EXERCISE BRIEF → Could you reproduce every line of text in the records below word for word, leaving out the pictures?

SUPPLIED MATERIAL →
-*-
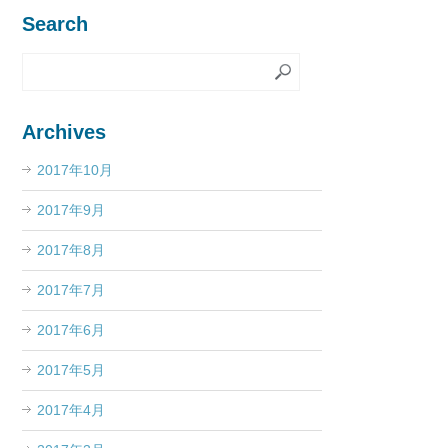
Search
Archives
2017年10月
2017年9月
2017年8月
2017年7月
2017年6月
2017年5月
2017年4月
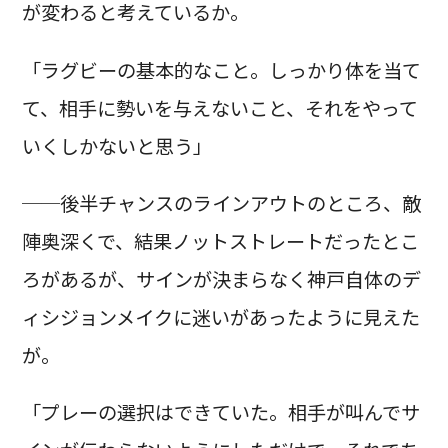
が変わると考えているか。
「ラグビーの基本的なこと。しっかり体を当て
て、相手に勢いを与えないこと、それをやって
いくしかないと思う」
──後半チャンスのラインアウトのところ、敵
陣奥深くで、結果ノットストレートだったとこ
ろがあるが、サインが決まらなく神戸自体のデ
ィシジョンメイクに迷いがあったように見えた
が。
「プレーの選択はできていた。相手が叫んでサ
-*-
EXERCISE SOLUTION →
Search
Archives
2017年10月
2017年9月
2017年8月
2017年7月
2017年6月
2017年5月
2017年4月
が変わると考えているか。
「ラグビーの基本的なこと。しっかり体を当て
て、相手に勢いを与えないこと、それをやって
いくしかないと思う」
──後半チャンスのラインアウトのところ、敵
陣奥深くで、結果ノットストレートだったとこ
ろがあるが、サインが決まらなく神戸自体のデ
ィシジョンメイクに迷いがあったように見えた
が。
「プレーの選択はできていた。相手が叫んでサ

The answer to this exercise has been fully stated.